Q&A: Private-Equity Barbarians

The so-called barbarians—private-equity firms with their eyes on big targets—are no longer at the gates. They're knocking them down. Last month, Blackstone bought out New York real-estate group Equity Office for $39 billion in the biggest private-equity deal in history. Soon after, KKR and Texas Pacific Group shattered that record with a $45 billion takeover of Texas energy firm TXU. Recent aggressive deals have prompted outcries—last week British union leaders branded private-equity firms "immoral asset strippers." To get a sense of the industry's future, NEWSWEEK's Emily Flynn Vencat spoke to David Rubenstein, a founding partner of the Carlyle Group, one of the elite private-equity firms. Excerpts:

Flynn Vencat: Private equity has a slash-and-burn reputation. But the TXU deal is quite green—the consortium is going to scrap plans for 11 new coal plants and invest in wind power. Is the industry changing?
Rubenstein: I don't think it's fair to say that this was ever a slash-and-burn industry. In the very early years, we didn't pay as much attention to the way the public viewed us as we should have, and so we just got that reputation. Private-equity people spend most of their time building companies and improving efficiency. The fact that the TXU deal involves working with the environmentalists isn't unusual. Often private-equity people work with those constituencies that are important to a company. It's more of surprise to the media world than to the private-equity world.

Private equity is in the spotlight now. People all over the world are focused on us. We are under a microscope, and anything we do that might be seen as inappropriate or politically controversial will get enormous scrutiny. So, we're letting people know what we actually do. We're trying to be less mysterious and more transparent. We're involving environmental [and] labor groups. We're not interested in destroying companies or hurting reputations or communities. We're simply not that type of people.

Moves into countries like China and South Korea are met with fierce resistance.
Whenever private equity shows up, there are always some concerns about motives. When the companies see what we can do to help our investors and improve employment, some of that concern goes away.

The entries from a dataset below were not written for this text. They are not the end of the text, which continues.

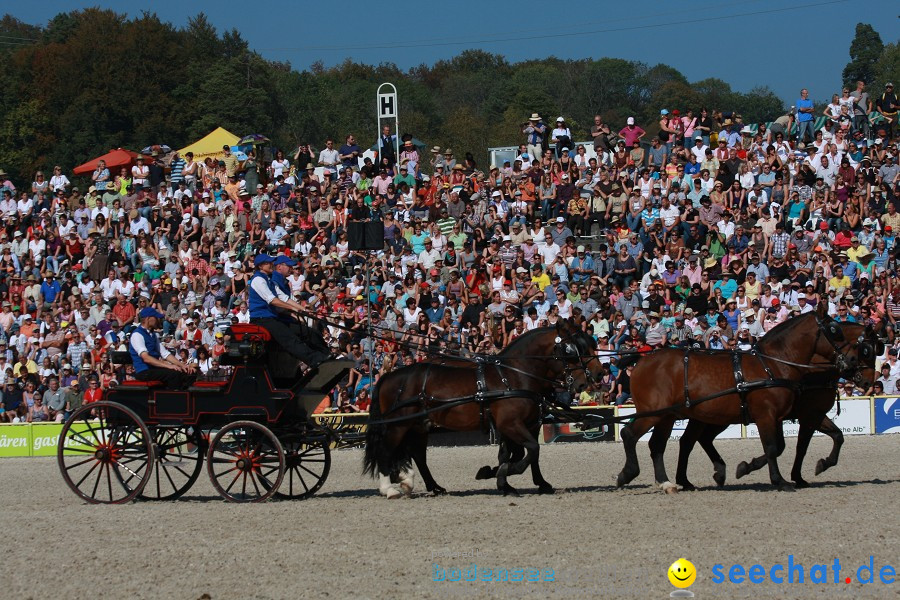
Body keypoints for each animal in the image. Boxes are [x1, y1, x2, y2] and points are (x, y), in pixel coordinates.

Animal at [362, 318, 600, 496]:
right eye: (571, 350)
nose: (591, 378)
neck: (513, 376)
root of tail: (388, 377)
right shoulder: (510, 424)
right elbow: (531, 450)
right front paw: (503, 474)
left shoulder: (525, 425)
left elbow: (519, 453)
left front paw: (510, 479)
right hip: (398, 425)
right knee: (386, 451)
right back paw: (389, 488)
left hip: (418, 425)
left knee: (417, 454)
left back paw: (431, 486)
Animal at [620, 314, 872, 492]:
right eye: (834, 331)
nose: (852, 363)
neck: (773, 364)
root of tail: (642, 360)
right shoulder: (771, 415)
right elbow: (773, 447)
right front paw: (779, 480)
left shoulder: (782, 416)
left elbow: (786, 445)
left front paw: (752, 469)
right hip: (654, 413)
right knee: (629, 434)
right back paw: (628, 474)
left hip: (671, 416)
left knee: (661, 445)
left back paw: (669, 482)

Where are the best opportunities now?
It's hard to compare, say, the United States and China, because there are different types of risks and rewards. There's nothing quite as good as getting a successful buyout in a developed country because you've got the instant ability to liquefy and a very transparent rule of law, combined with a good set of private-equity professionals. Due to diversification, it's important to be in a lot of places. Clearly, however, over the next several years, emerging markets will be a more important arena for private equity because there is less competition; the assets can be bought at more attractive prices and there are more things that can be done to improve the companies being bought. The opportunities in places like China, India, Brazil and the Middle East are pretty impressive.

Are there any particularly promising sectors?
Energy, telecommunications and financial services will continue to be three growing global businesses. Another industry becoming increasingly important in the United States is health.

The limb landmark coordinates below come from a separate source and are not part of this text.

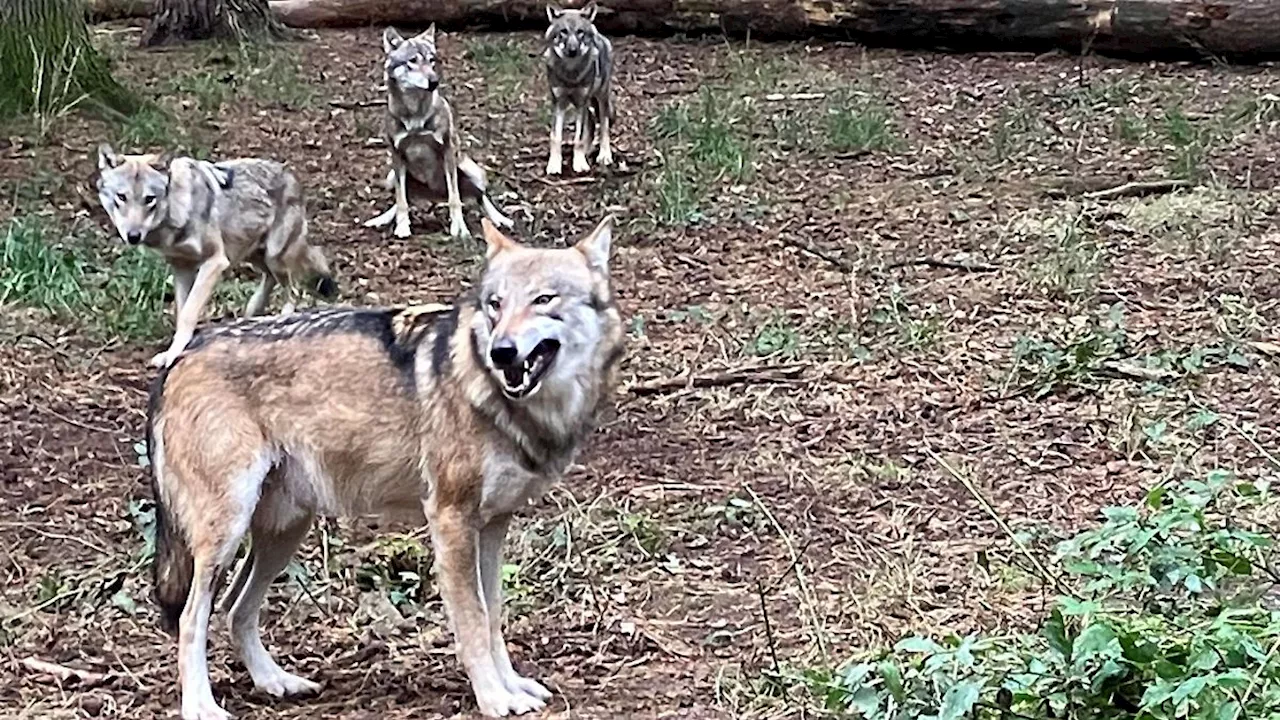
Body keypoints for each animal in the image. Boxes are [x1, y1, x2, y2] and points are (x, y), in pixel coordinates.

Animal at [95, 143, 337, 366]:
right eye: (121, 197)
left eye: (149, 199)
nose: (133, 236)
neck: (178, 209)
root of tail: (290, 174)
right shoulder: (181, 267)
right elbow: (182, 311)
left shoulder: (215, 262)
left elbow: (189, 313)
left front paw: (173, 354)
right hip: (252, 255)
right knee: (270, 280)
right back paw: (253, 311)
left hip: (274, 256)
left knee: (294, 291)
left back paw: (281, 319)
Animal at [145, 215, 624, 712]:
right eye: (495, 304)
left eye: (543, 299)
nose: (502, 351)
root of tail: (181, 356)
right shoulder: (451, 520)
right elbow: (473, 622)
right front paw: (494, 698)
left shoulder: (494, 525)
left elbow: (493, 616)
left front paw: (512, 686)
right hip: (227, 532)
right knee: (191, 619)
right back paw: (201, 707)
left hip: (284, 530)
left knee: (234, 608)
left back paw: (275, 681)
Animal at [363, 25, 512, 238]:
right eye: (413, 60)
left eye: (431, 60)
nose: (434, 81)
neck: (415, 114)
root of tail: (435, 195)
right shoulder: (396, 155)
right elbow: (401, 201)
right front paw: (402, 227)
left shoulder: (448, 151)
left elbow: (455, 199)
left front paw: (460, 229)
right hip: (392, 176)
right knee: (404, 198)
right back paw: (382, 219)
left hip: (470, 170)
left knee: (480, 196)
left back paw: (500, 219)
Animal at [542, 2, 616, 175]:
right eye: (563, 31)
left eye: (580, 32)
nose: (573, 50)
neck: (571, 74)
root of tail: (600, 34)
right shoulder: (559, 103)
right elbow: (556, 137)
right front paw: (554, 165)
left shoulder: (582, 102)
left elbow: (579, 138)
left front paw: (580, 164)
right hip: (586, 104)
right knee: (591, 123)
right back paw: (588, 151)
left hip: (600, 98)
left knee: (603, 126)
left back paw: (604, 155)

Some say there's too much money in private equity chasing too few deals.
If you add up the total market cap of the NYSE and the NASDAQ, and you compare that to all the money available for private equity, we're only 3 percent. We're just a drop in the bucket. That said, the deals are getting larger and more visible. And there is a fair amount of money in the industry. You just have to ask yourself: "Why is there so much money?" Clearly investors are not giving money to private-equity professionals because of our charm and good looks. The reason is this: if you do an analysis of the last 10 years, what you find is that the top quartile of buyout firms have yielded returns so spectacular [35 percent] that there is virtually nothing else that one could legally do with money to get a better return.

Do you have any predictions for the industry?
I believe that buyout deals will grow—that there will be a $50 billion buyout deal done within the next two years. It's not impossible that a $100 billion deal will happen in the next several years. I think private-equity firms could become public. I also think you'll see increased blurring between hedge funds and private-equity funds. Finally, you'll also see very senior business executives leave public firms to go to private-equity firms, because they realize that private-equity firms can do many things that public firms cannot.

And what's next for Carlyle?
Carlyle's goal is to build the best global private-equity firm that we can, to provide greater returns for our investors and for ourselves. Remember, we are giant investors in our own firm. We are also trying to do things in a socially responsible and ethical way. We don't want to make money at the expense of these principles. We take great pride in our ethical track record over the years, and we continue to build a firm where people are proud to work.